BEGIN MATERIAL PROVIDED

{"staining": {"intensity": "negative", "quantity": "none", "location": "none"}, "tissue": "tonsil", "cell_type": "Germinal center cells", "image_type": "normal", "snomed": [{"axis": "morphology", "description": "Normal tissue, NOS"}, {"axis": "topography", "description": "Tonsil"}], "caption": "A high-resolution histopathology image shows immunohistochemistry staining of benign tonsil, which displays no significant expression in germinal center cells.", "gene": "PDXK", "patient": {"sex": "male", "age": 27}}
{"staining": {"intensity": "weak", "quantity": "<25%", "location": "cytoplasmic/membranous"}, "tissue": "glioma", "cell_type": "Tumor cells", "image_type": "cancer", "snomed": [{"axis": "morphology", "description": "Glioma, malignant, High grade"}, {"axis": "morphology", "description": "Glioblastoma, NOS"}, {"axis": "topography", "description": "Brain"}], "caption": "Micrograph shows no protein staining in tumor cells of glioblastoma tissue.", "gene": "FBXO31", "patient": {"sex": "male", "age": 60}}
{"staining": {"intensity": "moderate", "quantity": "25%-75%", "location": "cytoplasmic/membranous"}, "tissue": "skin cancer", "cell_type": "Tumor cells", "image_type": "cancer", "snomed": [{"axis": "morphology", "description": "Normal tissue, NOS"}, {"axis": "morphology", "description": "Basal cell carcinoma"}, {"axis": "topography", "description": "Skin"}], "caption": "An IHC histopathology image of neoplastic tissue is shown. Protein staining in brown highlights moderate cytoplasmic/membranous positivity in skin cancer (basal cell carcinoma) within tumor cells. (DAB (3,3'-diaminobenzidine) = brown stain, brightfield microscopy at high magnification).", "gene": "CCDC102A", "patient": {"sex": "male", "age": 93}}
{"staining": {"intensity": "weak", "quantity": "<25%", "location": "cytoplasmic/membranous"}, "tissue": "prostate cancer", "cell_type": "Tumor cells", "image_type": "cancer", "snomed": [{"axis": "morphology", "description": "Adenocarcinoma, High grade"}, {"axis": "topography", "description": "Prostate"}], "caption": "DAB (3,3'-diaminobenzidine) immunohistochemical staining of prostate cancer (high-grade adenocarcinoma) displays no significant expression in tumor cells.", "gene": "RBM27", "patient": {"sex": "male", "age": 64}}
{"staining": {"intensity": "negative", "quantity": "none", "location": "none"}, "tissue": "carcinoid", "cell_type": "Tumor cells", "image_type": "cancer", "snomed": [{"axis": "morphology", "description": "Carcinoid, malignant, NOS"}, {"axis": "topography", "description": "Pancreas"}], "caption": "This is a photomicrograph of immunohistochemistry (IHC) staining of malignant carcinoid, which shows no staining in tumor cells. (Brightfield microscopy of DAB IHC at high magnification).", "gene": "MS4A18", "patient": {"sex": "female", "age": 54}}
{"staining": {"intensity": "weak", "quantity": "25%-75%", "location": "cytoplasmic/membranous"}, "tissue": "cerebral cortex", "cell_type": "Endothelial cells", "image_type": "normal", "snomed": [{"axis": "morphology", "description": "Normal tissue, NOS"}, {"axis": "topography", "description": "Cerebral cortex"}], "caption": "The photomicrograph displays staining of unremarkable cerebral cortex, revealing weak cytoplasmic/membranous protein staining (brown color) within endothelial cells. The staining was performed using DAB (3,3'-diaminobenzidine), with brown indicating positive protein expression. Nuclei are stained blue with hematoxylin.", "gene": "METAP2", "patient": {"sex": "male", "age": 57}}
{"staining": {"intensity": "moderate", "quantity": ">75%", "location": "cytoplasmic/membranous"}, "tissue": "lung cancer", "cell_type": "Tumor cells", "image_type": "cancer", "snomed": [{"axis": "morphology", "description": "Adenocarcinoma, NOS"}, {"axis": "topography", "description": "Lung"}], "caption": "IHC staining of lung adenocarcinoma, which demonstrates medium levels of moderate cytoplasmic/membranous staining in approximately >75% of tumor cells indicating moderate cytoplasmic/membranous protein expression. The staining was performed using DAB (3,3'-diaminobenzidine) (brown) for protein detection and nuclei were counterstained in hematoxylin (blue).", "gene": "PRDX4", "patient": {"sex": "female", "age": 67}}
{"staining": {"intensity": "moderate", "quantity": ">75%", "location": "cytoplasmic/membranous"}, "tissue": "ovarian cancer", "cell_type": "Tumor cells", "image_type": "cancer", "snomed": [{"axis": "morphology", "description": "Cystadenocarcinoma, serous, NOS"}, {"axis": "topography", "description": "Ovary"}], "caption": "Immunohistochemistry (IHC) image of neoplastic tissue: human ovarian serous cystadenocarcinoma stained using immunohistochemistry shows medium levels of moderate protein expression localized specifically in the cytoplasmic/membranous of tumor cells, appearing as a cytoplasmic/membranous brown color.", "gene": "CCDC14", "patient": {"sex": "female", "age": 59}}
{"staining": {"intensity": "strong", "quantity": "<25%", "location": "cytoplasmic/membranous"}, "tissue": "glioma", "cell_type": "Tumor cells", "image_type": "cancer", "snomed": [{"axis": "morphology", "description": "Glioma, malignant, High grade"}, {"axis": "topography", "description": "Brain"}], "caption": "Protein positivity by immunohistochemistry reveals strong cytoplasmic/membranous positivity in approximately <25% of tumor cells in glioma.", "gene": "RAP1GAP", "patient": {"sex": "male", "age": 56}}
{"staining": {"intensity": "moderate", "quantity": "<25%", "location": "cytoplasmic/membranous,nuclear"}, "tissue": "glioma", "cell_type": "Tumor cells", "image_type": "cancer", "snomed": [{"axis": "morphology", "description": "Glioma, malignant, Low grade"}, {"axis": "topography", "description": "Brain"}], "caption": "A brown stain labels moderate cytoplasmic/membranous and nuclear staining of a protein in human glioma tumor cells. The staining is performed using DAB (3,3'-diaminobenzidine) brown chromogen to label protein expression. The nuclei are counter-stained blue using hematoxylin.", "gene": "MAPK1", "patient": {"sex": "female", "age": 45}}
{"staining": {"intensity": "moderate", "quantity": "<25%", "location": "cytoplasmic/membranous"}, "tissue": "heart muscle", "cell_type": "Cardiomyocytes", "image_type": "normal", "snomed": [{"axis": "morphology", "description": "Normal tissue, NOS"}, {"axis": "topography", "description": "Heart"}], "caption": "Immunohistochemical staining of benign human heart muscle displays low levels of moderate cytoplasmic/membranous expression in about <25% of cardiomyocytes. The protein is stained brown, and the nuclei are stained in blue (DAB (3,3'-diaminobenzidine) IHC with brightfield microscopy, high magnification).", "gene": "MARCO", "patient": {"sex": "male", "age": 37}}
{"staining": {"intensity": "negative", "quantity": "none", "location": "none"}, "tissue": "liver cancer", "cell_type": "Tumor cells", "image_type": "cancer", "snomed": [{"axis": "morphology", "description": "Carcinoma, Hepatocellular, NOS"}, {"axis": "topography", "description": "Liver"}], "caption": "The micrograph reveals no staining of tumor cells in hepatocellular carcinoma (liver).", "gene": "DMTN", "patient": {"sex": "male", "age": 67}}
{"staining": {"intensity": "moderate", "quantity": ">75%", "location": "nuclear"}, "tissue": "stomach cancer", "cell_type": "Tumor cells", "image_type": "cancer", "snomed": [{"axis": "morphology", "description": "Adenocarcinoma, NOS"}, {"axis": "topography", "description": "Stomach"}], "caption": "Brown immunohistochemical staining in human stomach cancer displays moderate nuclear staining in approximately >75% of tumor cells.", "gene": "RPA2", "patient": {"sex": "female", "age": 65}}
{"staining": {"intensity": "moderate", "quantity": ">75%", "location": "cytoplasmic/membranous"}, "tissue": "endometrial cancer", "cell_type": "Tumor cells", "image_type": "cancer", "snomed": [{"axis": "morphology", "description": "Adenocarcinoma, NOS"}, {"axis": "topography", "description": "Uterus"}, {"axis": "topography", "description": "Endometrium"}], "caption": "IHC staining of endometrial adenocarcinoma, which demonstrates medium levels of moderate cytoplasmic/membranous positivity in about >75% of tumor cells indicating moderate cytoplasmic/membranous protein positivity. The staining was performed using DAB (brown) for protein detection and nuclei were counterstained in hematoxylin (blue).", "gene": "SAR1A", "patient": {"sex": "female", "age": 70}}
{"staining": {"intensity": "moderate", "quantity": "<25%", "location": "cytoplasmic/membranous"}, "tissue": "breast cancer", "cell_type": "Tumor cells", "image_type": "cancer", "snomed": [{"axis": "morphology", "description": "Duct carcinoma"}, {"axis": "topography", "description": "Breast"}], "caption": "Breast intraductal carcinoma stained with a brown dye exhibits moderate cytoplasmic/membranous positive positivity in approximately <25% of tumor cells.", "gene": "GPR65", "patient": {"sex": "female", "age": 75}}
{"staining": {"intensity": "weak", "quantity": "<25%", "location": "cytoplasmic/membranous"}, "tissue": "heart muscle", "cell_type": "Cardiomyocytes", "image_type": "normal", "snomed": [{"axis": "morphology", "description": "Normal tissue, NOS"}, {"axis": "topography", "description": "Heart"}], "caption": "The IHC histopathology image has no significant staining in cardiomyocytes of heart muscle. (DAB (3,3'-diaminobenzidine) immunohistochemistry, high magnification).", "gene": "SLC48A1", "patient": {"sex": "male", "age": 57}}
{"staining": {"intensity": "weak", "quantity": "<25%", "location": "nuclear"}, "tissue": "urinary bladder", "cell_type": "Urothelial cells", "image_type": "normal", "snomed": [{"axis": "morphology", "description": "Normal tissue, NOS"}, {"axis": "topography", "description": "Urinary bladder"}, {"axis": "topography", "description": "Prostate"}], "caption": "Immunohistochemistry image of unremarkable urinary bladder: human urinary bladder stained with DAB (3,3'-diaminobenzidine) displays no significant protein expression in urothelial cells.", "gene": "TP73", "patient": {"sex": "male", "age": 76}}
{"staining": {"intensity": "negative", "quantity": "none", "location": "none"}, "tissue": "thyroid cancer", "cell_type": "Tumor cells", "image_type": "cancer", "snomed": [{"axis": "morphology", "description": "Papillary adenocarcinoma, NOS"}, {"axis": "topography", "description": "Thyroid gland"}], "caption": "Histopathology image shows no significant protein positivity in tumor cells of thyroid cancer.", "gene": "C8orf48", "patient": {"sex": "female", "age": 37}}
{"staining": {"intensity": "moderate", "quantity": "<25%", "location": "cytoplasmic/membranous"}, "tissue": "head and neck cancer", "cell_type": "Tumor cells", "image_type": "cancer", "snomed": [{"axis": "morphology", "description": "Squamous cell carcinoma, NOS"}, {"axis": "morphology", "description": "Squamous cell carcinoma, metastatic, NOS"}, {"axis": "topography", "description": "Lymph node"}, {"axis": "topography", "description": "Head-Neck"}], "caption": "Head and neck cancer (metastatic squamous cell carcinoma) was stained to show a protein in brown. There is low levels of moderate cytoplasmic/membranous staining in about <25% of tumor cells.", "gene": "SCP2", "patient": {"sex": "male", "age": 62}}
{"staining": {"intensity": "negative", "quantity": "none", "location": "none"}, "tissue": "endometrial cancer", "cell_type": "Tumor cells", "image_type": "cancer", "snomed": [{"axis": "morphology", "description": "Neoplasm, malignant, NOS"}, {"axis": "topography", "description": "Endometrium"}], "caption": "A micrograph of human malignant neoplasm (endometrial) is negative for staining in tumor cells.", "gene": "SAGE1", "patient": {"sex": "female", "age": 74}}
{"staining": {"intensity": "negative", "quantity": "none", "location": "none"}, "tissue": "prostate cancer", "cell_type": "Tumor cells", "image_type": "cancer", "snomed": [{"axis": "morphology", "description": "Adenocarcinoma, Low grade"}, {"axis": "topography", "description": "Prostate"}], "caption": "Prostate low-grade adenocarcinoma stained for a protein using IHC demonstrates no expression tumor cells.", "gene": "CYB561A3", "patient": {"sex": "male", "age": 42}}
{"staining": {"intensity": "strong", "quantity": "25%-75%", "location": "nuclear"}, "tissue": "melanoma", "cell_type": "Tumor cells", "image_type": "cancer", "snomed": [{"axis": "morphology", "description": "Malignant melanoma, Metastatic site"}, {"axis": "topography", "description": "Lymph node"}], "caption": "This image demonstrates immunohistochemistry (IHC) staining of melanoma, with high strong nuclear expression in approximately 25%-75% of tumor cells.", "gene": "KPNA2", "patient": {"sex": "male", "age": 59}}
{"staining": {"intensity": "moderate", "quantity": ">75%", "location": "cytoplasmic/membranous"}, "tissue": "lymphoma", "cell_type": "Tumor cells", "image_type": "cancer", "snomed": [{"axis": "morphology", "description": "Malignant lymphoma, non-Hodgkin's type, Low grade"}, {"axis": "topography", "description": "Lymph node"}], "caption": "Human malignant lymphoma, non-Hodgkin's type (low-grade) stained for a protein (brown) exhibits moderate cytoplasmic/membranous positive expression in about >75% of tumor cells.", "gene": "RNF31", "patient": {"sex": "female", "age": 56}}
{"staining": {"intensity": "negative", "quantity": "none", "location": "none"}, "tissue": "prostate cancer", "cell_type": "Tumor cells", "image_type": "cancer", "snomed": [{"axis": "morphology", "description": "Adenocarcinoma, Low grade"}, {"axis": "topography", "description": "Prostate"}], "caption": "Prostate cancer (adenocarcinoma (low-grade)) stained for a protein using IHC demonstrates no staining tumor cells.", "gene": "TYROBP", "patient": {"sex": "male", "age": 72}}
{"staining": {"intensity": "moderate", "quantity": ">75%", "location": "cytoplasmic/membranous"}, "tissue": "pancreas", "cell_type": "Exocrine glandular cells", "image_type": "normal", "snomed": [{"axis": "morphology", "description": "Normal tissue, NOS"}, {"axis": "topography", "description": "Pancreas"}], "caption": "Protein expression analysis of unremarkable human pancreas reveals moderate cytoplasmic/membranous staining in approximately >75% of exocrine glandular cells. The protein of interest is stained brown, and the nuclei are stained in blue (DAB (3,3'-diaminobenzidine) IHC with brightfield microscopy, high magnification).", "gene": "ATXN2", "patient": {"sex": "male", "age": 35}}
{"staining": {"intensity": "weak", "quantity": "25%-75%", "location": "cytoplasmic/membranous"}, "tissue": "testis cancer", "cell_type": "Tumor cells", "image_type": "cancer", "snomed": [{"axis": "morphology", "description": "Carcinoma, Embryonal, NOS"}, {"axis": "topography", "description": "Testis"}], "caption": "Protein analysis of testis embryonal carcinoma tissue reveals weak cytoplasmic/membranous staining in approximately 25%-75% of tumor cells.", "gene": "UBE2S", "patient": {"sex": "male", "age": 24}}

END MATERIAL PROVIDED

● TASK BRIEF
Transcribe, exactly as written, all lines of the entries above from the first to the one containing "histopathology image of", and no more.

● FINAL ANSWER
{"staining": {"intensity": "negative", "quantity": "none", "location": "none"}, "tissue": "tonsil", "cell_type": "Germinal center cells", "image_type": "normal", "snomed": [{"axis": "morphology", "description": "Normal tissue, NOS"}, {"axis": "topography", "description": "Tonsil"}], "caption": "A high-resolution histopathology image shows immunohistochemistry staining of benign tonsil, which displays no significant expression in germinal center cells.", "gene": "PDXK", "patient": {"sex": "male", "age": 27}}
{"staining": {"intensity": "weak", "quantity": "<25%", "location": "cytoplasmic/membranous"}, "tissue": "glioma", "cell_type": "Tumor cells", "image_type": "cancer", "snomed": [{"axis": "morphology", "description": "Glioma, malignant, High grade"}, {"axis": "morphology", "description": "Glioblastoma, NOS"}, {"axis": "topography", "description": "Brain"}], "caption": "Micrograph shows no protein staining in tumor cells of glioblastoma tissue.", "gene": "FBXO31", "patient": {"sex": "male", "age": 60}}
{"staining": {"intensity": "moderate", "quantity": "25%-75%", "location": "cytoplasmic/membranous"}, "tissue": "skin cancer", "cell_type": "Tumor cells", "image_type": "cancer", "snomed": [{"axis": "morphology", "description": "Normal tissue, NOS"}, {"axis": "morphology", "description": "Basal cell carcinoma"}, {"axis": "topography", "description": "Skin"}], "caption": "An IHC histopathology image of neoplastic tissue is shown. Protein staining in brown highlights moderate cytoplasmic/membranous positivity in skin cancer (basal cell carcinoma) within tumor cells. (DAB (3,3'-diaminobenzidine) = brown stain, brightfield microscopy at high magnification).", "gene": "CCDC102A", "patient": {"sex": "male", "age": 93}}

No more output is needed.